According to financial documents obtained by tech industry site the Information, Uber’s fourth-quarter losses were actually down 26 percent from the third quarter. It’s a sign that CEO Dara Khosrowshahi, who arrived in September, has started to right the ship at the troubled start-up. Other positive signs for Uber investors: The company thinks its U.S.
marketshare has stabilized around 70 percent after falling from 82 percent amid a series of scandals last year. A lawsuit with Google’s Waymo has wrapped up with a settlement. And revenue nearly doubled from 2016 to 2017, from $20 billion to $37 billion.
Operating expenses (for Uber, that means software programming, customer support, sales and marketing, research and development, and administrative functions) have stayed far below that massive revenue jump.

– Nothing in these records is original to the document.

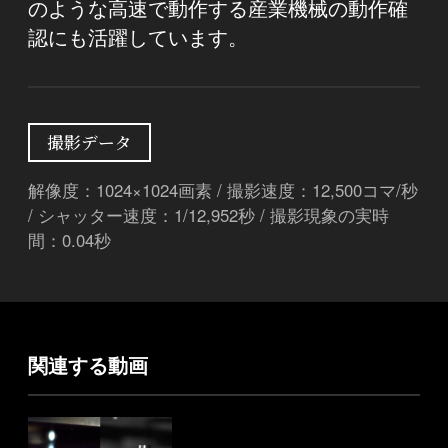
のような高速で動作する産業機械の動作確
認にも活躍しています。
撮影データ
解像度：1024×1024画素 / 撮影速度：12,500コマ/秒
/ シャッター速度：1/12,952秒 / 撮影現象の実時
間：0.04秒
関連する動画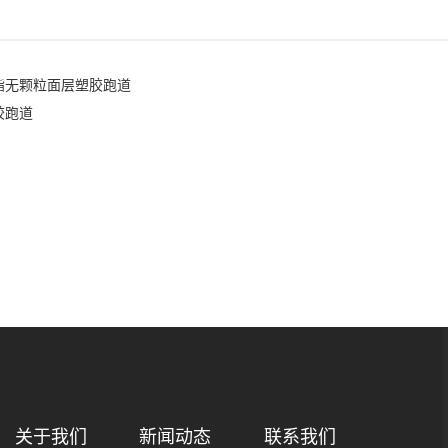
酯无颗粒面层塑胶跑道
胶跑道
关于我们
新闻动态
联系我们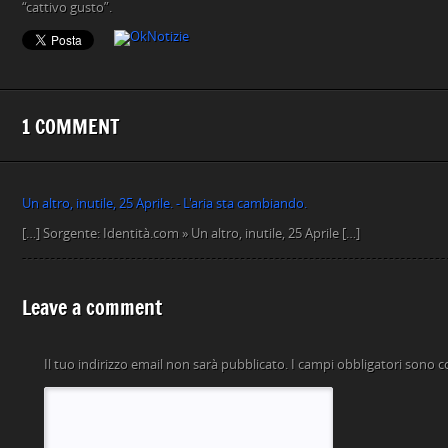
“cattivo gusto”.
1 COMMENT
Un altro, inutile, 25 Aprile. - L'aria sta cambiando.
[…] Sorgente: Identità.com » Un altro, inutile, 25 Aprile […]
Leave a comment
Il tuo indirizzo email non sarà pubblicato.
I campi obbligatori sono 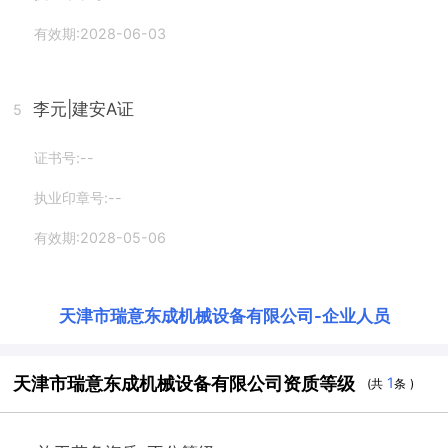
有效期:2028-06-03
李元
|建安A证
5
证书号:--
执业印章号:--
有效期:2028-05-06
天津市瑞意东成机械设备有限公司
-
企业人员
天津市瑞意东成机械设备有限公司资质等级
1
(共
条 )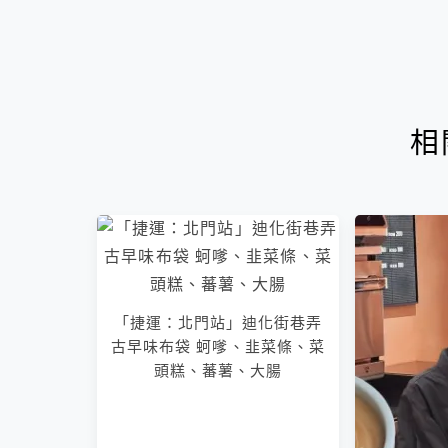
相
「捷運：北門站」迪化街巷弄
古早味布袋 蚵嗲、韭菜條、菜
頭糕、蕃薯、大腸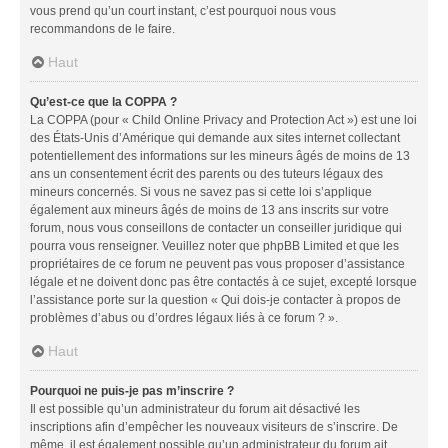
vous prend qu’un court instant, c’est pourquoi nous vous
recommandons de le faire.
Haut
Qu’est-ce que la COPPA ?
La COPPA (pour « Child Online Privacy and Protection Act ») est une loi
des États-Unis d’Amérique qui demande aux sites internet collectant
potentiellement des informations sur les mineurs âgés de moins de 13
ans un consentement écrit des parents ou des tuteurs légaux des
mineurs concernés. Si vous ne savez pas si cette loi s’applique
également aux mineurs âgés de moins de 13 ans inscrits sur votre
forum, nous vous conseillons de contacter un conseiller juridique qui
pourra vous renseigner. Veuillez noter que phpBB Limited et que les
propriétaires de ce forum ne peuvent pas vous proposer d’assistance
légale et ne doivent donc pas être contactés à ce sujet, excepté lorsque
l’assistance porte sur la question « Qui dois-je contacter à propos de
problèmes d’abus ou d’ordres légaux liés à ce forum ? ».
Haut
Pourquoi ne puis-je pas m’inscrire ?
Il est possible qu’un administrateur du forum ait désactivé les
inscriptions afin d’empêcher les nouveaux visiteurs de s’inscrire. De
même, il est également possible qu’un administrateur du forum ait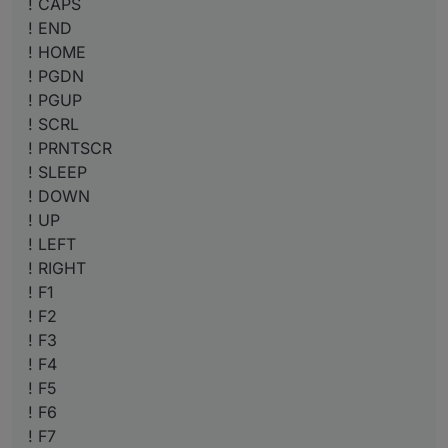
! CAPS
! END
! HOME
! PGDN
! PGUP
! SCRL
! PRNTSCR
! SLEEP
! DOWN
! UP
! LEFT
! RIGHT
! F1
! F2
! F3
! F4
! F5
! F6
! F7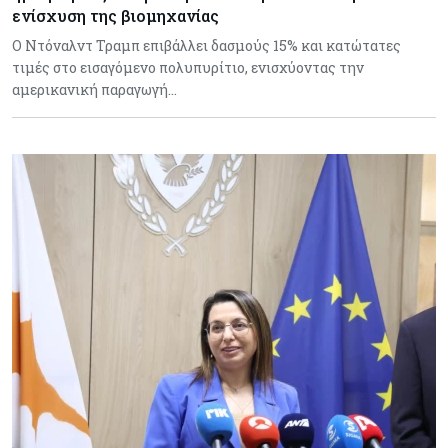
ενίσχυση της βιομηχανίας
Ο Ντόναλντ Τραμπ επιβάλλει δασμούς 15% και κατώτατες
τιμές στο εισαγόμενο πολυπυρίτιο, ενισχύοντας την
αμερικανική παραγωγή…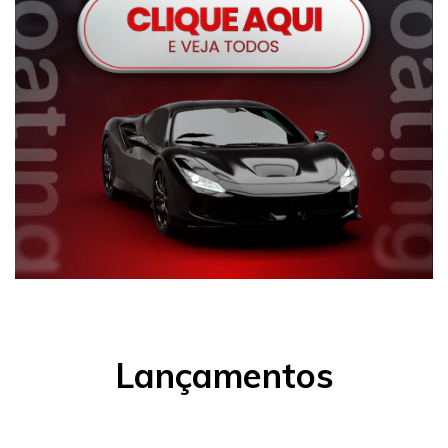
Lançamentos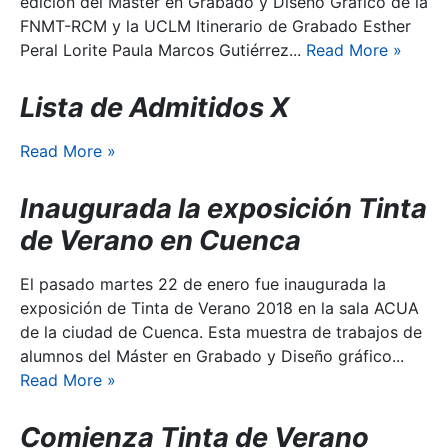
edición del Máster en Grabado y Diseño Gráfico de la
FNMT-RCM y la UCLM Itinerario de Grabado Esther
Peral Lorite Paula Marcos Gutiérrez...
Read More
»
Lista de Admitidos X
Read More
»
Inaugurada la exposición Tinta
de Verano en Cuenca
El pasado martes 22 de enero fue inaugurada la
exposición de Tinta de Verano 2018 en la sala ACUA
de la ciudad de Cuenca. Esta muestra de trabajos de
alumnos del Máster en Grabado y Diseño gráfico...
Read More
»
Comienza Tinta de Verano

In short, the company appears to be reaping the benefits from economies of scale. That makes a lot of sense, since its core product is an algorithm that costs virtually nothing to reproduce. The losses may be larger than ever, but they are shrinking as a percentage of gross revenue.
The picture is even rosier for Uber if you consider the company’s adjusted “earnings before interest, taxes, depreciation and amortization” (or EBITDA), a standard financial accounting metric that excludes, for example, one-off legal expenses.
Still, $4.5 billion is a lot of money for a company to lose in a year. The conventional wisdom has been that Uber is banking on one of three things to repair what appears to be a fundamentally flawed business model: autonomous vehicles that eliminate driver subsidies, a hike to monopoly pricing after driving out competitors (read: Lyft), or a huge boom in cheaper, bus-style service like Uber Pool.
But Khosrowshahi says fully autonomous AVs are years away, at least at any scale. Fears of predatory pricing seem ill-founded given the replicability of Uber’s business model. And Uber Pool, despite its theoretic efficiency, loses more money than the company’s regular service (though, according to the Information, the company likes it because it brings in new customers). All this raises the increasingly likely possibility that we’ll look back on this era as a golden age of cab-riding, when Silicon Valley subsidized a million trips home from the bar. We may not be enjoying Ubers this cheap tomorrow.
One number has been stubbornly stable between 2014 and 2017: the percentage of revenue that goes to driver payouts and rider subsidies. In Q4, it was at 80.5 percent—slightly above the Q3 figure. Maybe Khosrowshahi thinks that’s all right as long as continued expansion helps the company save elsewhere.